==== ENTRIES SHOWN

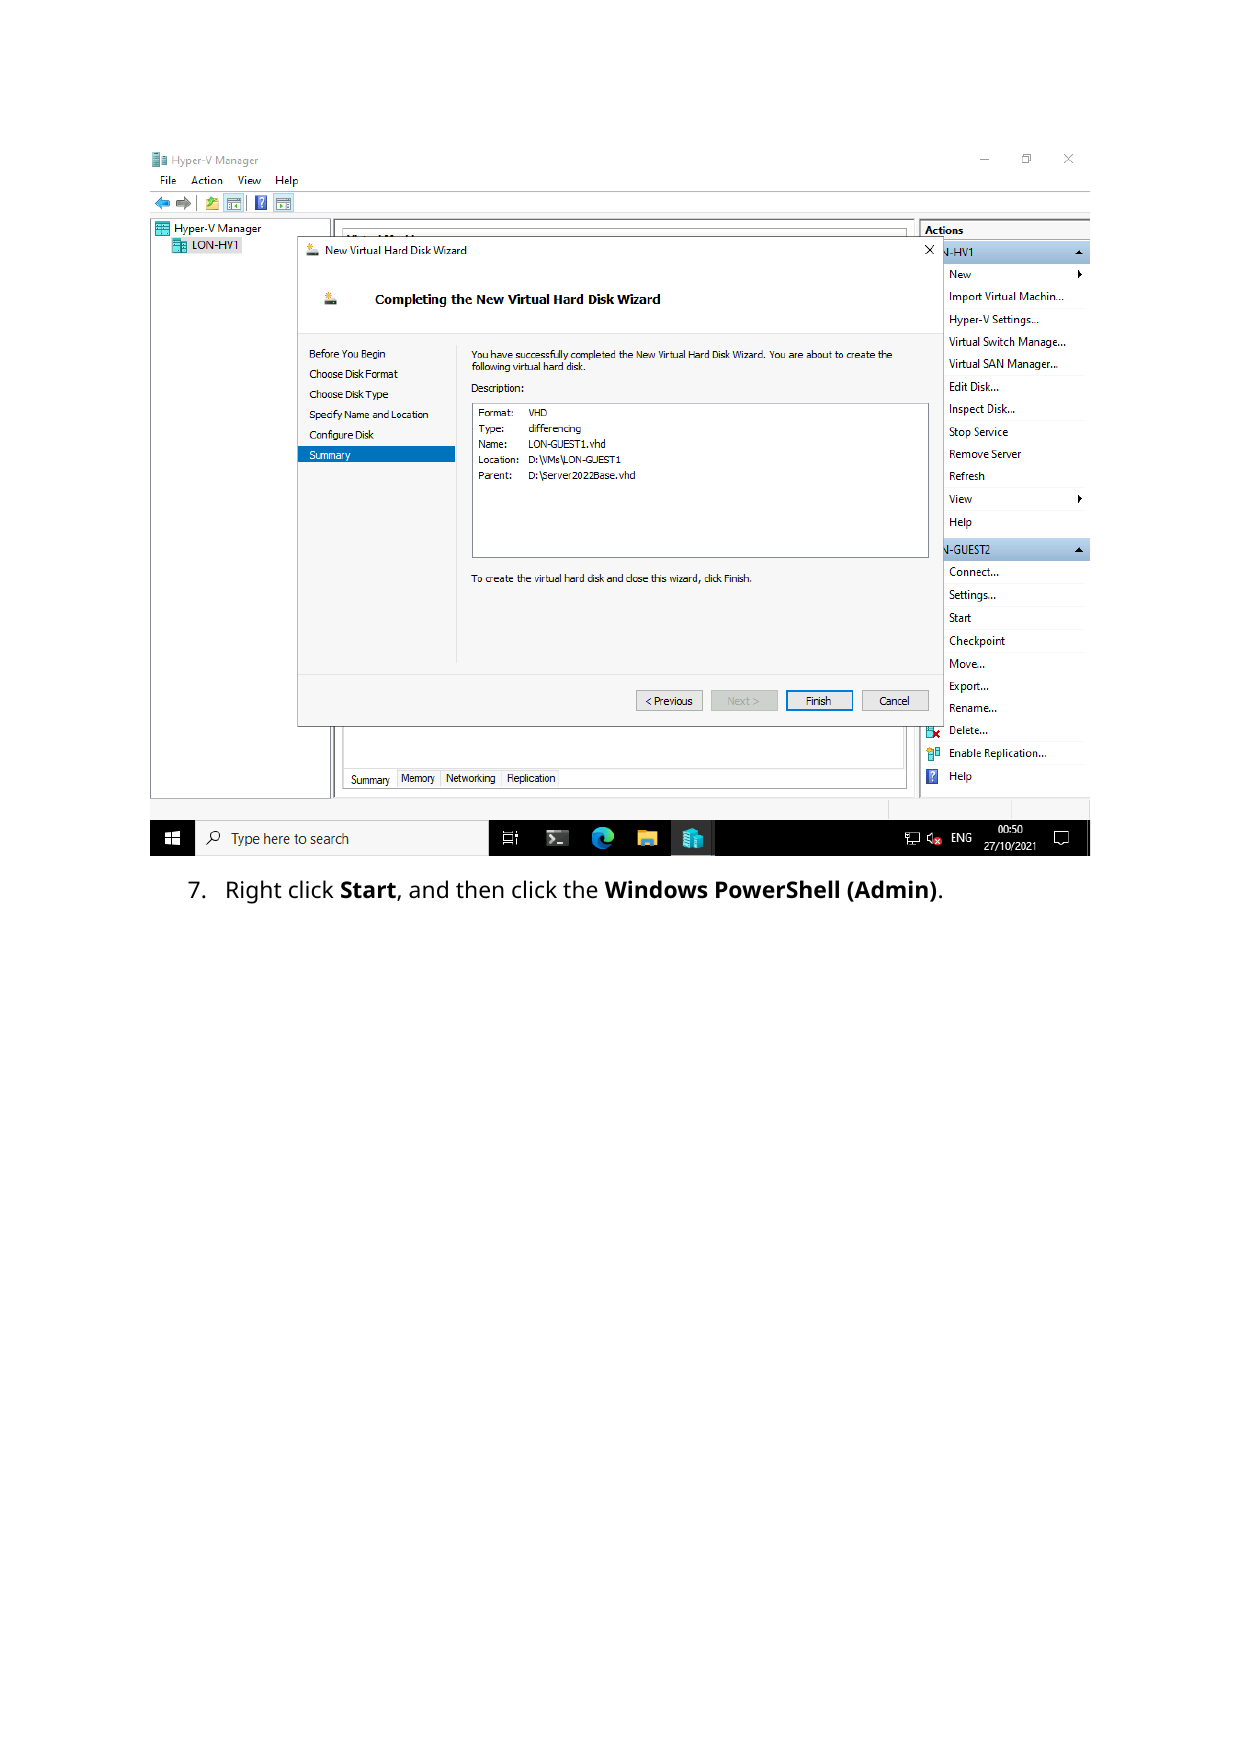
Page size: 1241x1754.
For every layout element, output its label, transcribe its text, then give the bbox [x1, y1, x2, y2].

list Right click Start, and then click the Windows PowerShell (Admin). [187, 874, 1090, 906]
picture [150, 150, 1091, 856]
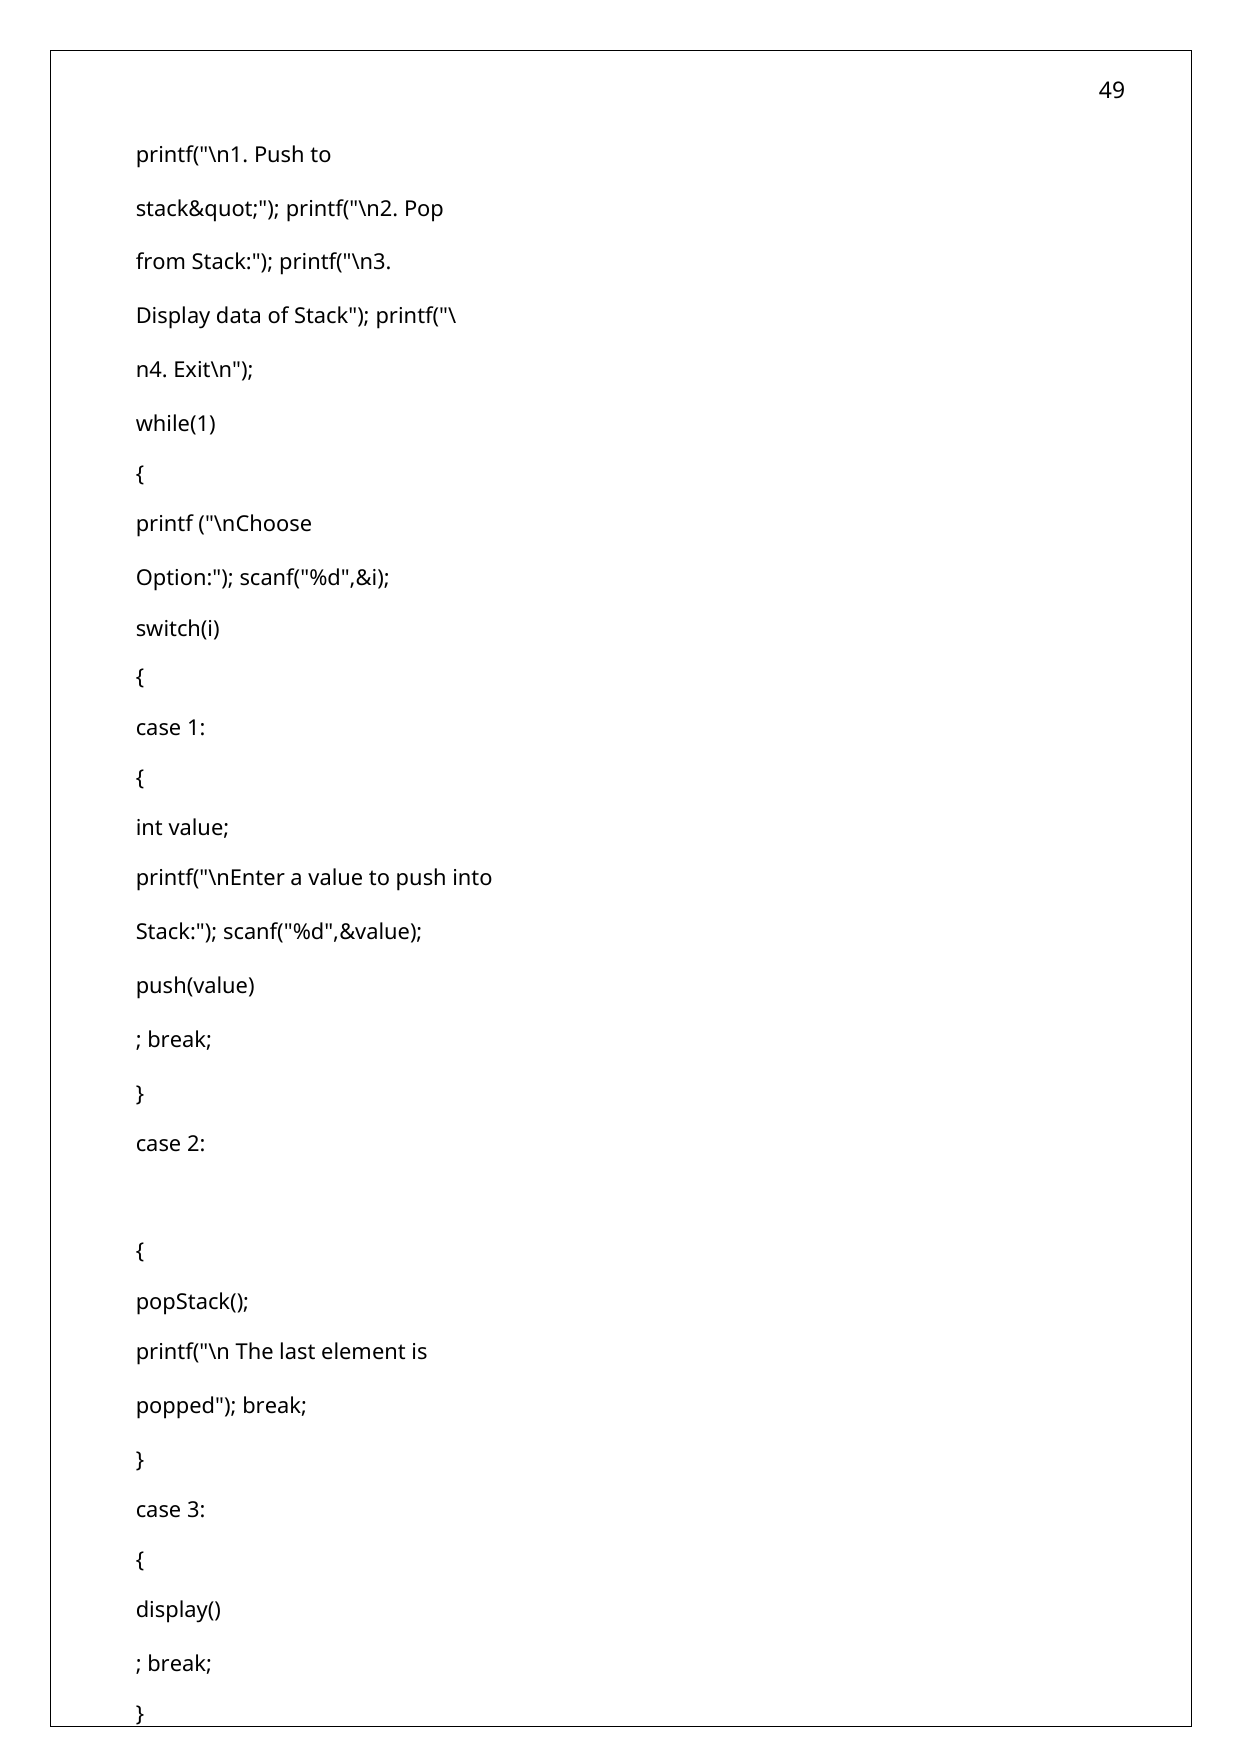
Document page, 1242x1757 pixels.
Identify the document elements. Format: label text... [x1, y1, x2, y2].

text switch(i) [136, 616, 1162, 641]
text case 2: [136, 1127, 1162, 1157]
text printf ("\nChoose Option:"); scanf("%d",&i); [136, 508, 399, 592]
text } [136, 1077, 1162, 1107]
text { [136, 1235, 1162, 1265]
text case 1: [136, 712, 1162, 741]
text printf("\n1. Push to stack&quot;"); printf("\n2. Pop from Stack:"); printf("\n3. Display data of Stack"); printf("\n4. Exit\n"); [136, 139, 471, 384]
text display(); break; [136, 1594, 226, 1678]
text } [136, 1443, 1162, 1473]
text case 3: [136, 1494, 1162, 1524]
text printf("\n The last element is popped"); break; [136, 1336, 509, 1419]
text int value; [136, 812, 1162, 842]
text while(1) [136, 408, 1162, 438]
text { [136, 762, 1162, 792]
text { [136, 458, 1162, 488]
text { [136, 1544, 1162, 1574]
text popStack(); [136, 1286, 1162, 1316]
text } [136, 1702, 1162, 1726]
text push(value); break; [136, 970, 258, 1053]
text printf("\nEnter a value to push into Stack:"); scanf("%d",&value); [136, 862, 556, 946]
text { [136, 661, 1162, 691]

========

— WORK ITEM —
The line that contains "Identify the document", the final line of the listing, and every line between them are to be retyped exactly; nothing else.

— OUTPUT FOR THIS TASK —
Identify the document elements. Format: label text... [x1, y1, x2, y2].

text switch(i) [136, 616, 1162, 641]
text case 2: [136, 1127, 1162, 1157]
text printf ("\nChoose Option:"); scanf("%d",&i); [136, 508, 399, 592]
text } [136, 1077, 1162, 1107]
text { [136, 1235, 1162, 1265]
text case 1: [136, 712, 1162, 741]
text printf("\n1. Push to stack&quot;"); printf("\n2. Pop from Stack:"); printf("\n3. Display data of Stack"); printf("\n4. Exit\n"); [136, 139, 471, 384]
text display(); break; [136, 1594, 226, 1678]
text } [136, 1443, 1162, 1473]
text case 3: [136, 1494, 1162, 1524]
text printf("\n The last element is popped"); break; [136, 1336, 509, 1419]
text int value; [136, 812, 1162, 842]
text while(1) [136, 408, 1162, 438]
text { [136, 762, 1162, 792]
text { [136, 458, 1162, 488]
text { [136, 1544, 1162, 1574]
text popStack(); [136, 1286, 1162, 1316]
text } [136, 1702, 1162, 1726]
text push(value); break; [136, 970, 258, 1053]
text printf("\nEnter a value to push into Stack:"); scanf("%d",&value); [136, 862, 556, 946]
text { [136, 661, 1162, 691]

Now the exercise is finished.